**Short task:** Copy every line of the material below word for word, omitting the pictures.

Stored data entries
:::
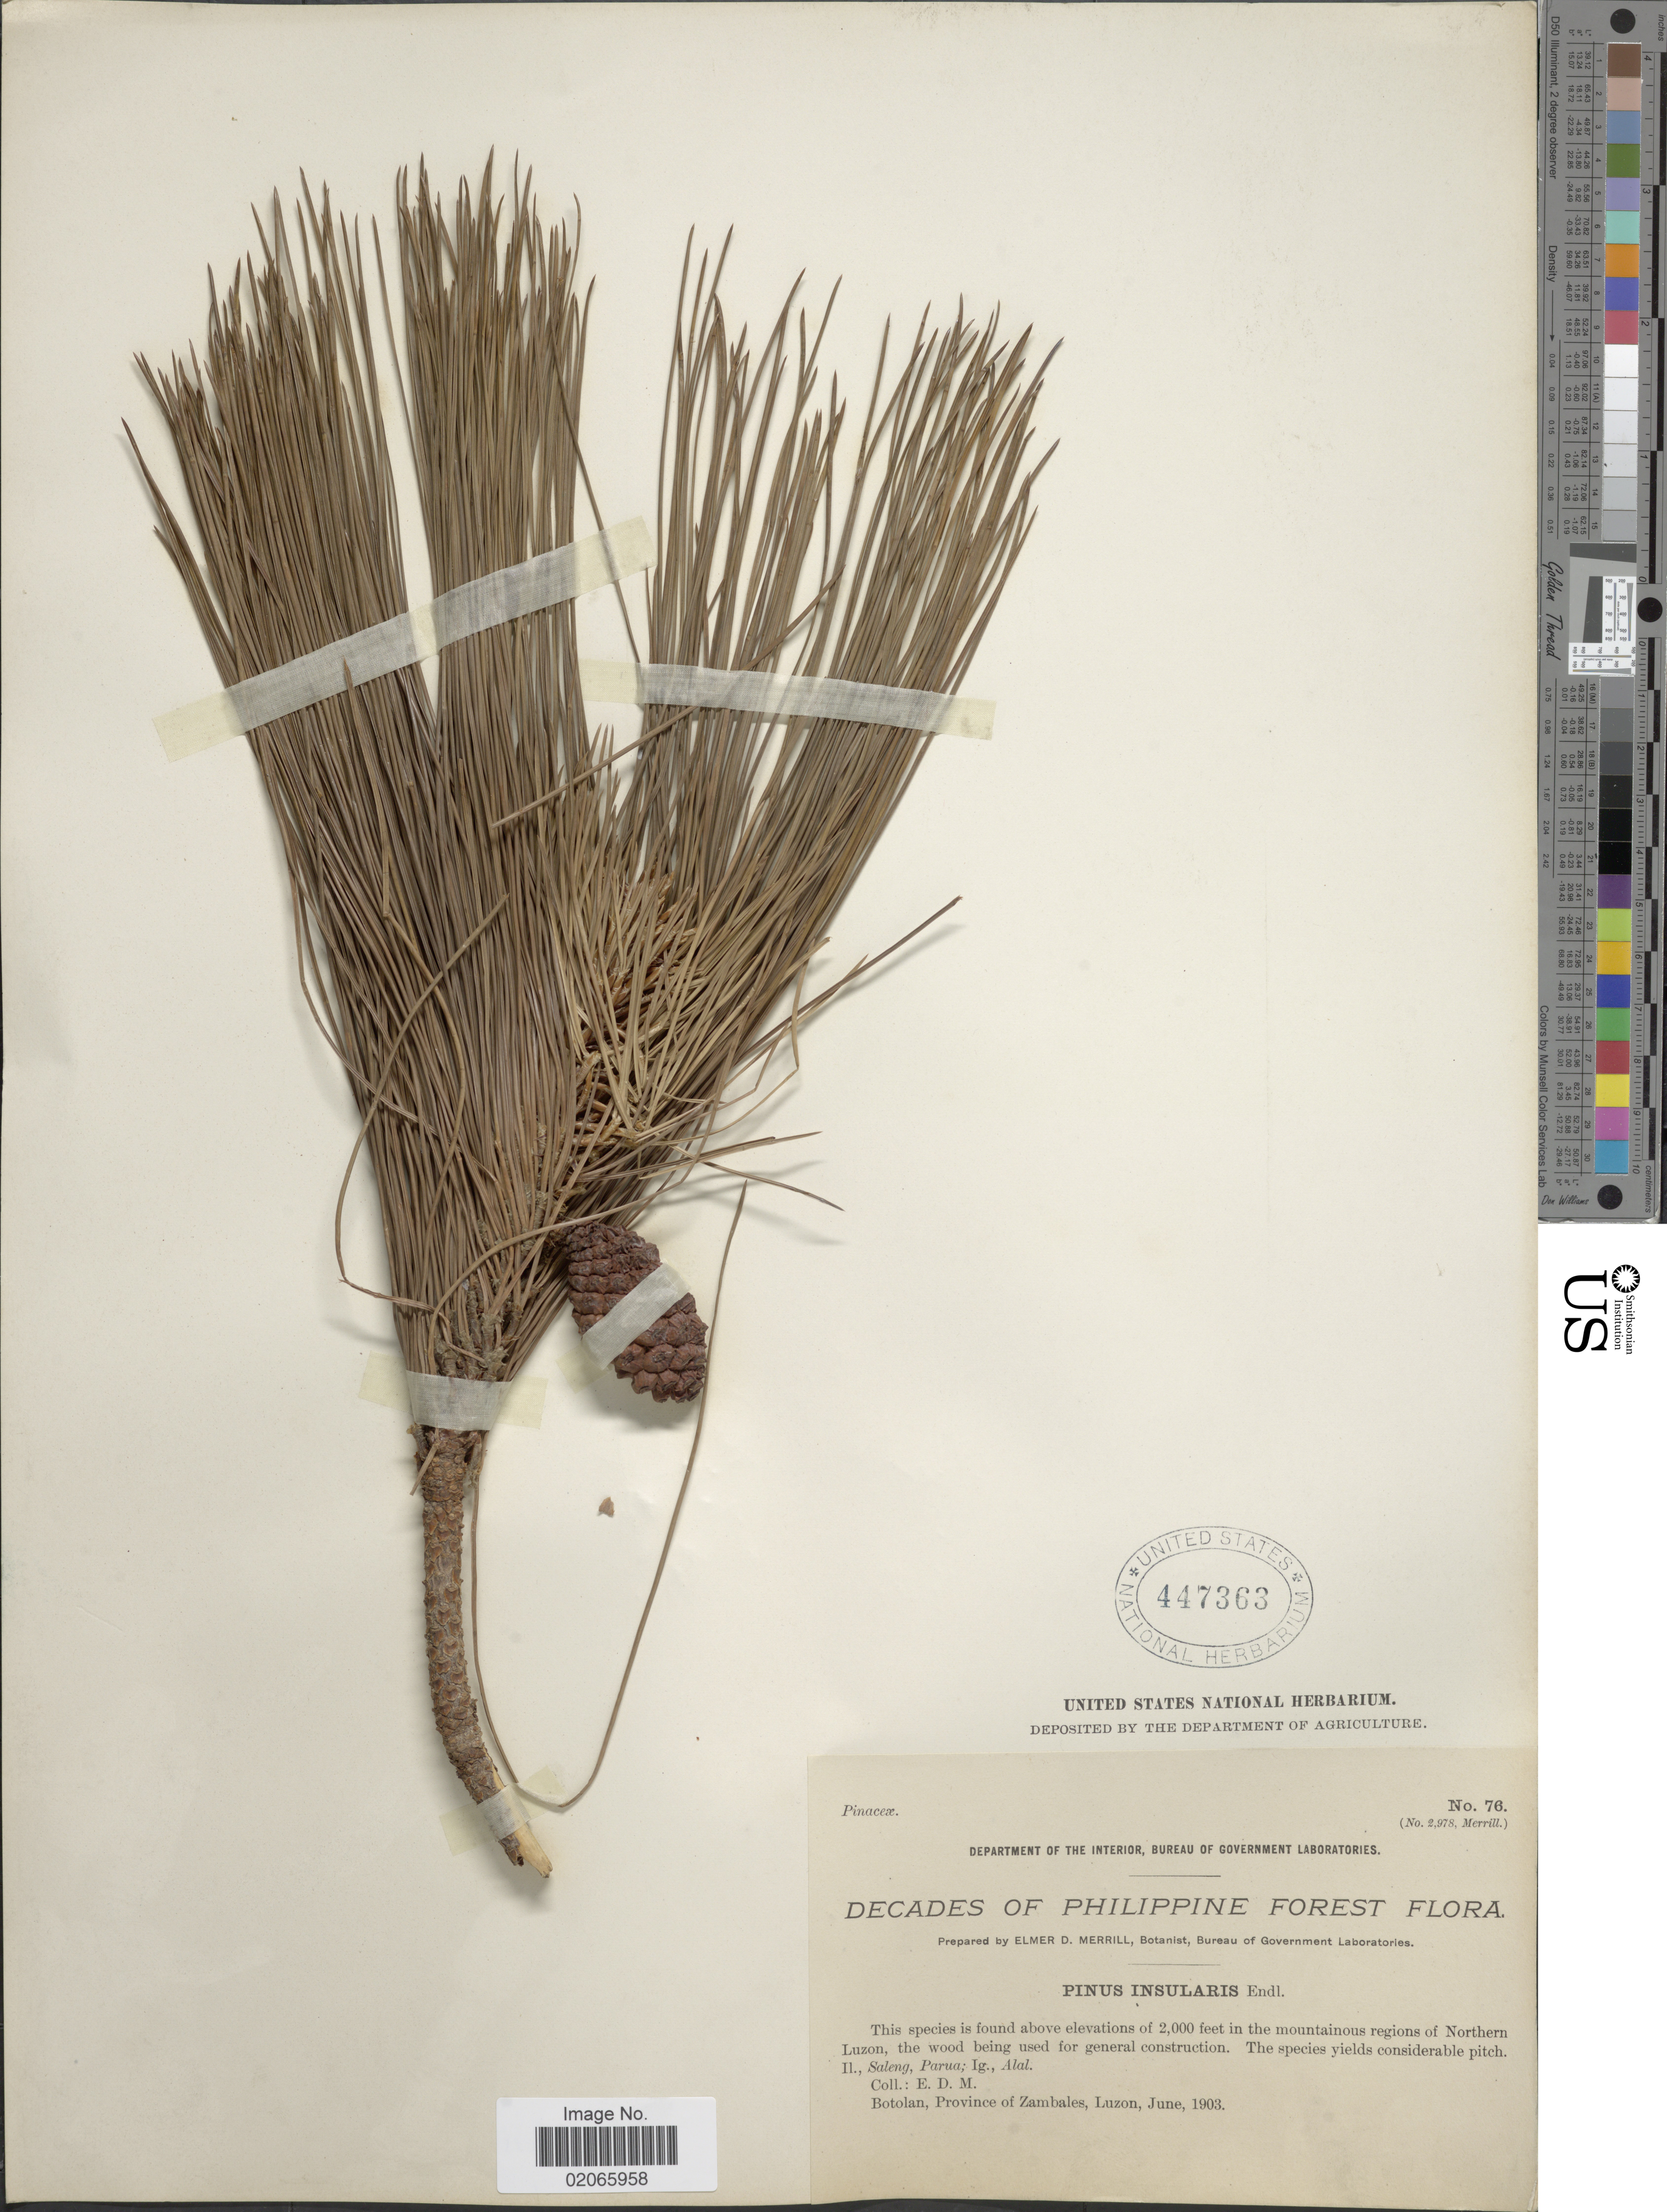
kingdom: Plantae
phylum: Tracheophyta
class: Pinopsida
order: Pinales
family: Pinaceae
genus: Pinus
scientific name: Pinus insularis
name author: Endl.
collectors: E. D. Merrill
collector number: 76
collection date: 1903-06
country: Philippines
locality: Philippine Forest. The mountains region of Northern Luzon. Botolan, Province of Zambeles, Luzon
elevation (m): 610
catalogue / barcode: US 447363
:::
**Exercise answer:**
kingdom: Plantae
phylum: Tracheophyta
class: Pinopsida
order: Pinales
family: Pinaceae
genus: Pinus
scientific name: Pinus insularis
name author: Endl.
collectors: E. D. Merrill
collector number: 76
collection date: 1903-06
country: Philippines
locality: Philippine Forest. The mountains region of Northern Luzon. Botolan, Province of Zambeles, Luzon
elevation (m): 610
catalogue / barcode: US 447363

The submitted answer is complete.